§ What needs to be done
Across the records that follow, how many lines contain the string "équipe"? Answer with the number only.

(Raw data Opens)

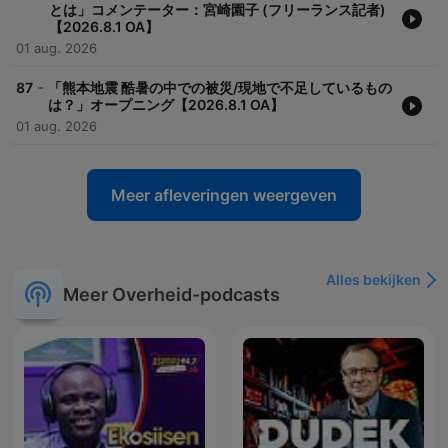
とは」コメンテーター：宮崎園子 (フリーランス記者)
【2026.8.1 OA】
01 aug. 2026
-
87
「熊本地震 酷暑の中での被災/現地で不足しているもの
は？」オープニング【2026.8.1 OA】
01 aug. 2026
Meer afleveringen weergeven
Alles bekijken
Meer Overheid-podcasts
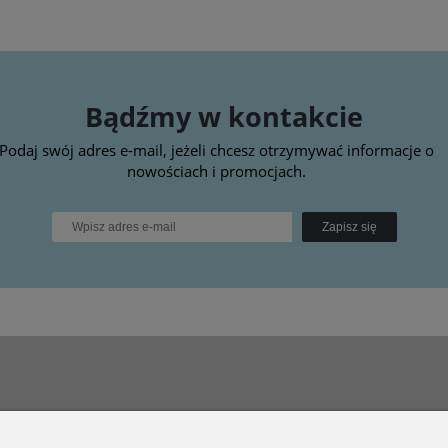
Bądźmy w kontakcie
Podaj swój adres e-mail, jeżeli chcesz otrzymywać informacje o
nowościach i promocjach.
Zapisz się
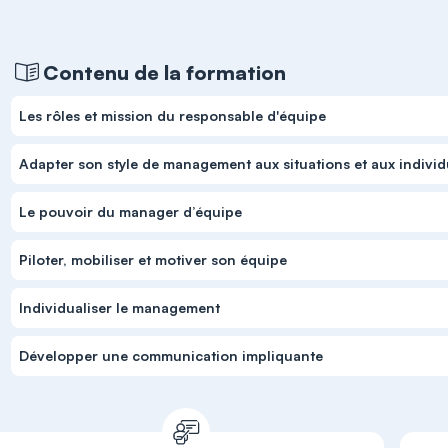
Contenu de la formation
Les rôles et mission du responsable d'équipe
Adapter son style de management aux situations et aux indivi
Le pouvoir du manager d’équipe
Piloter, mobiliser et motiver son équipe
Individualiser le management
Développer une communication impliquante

(Raw data Closes)

§ Finished task
3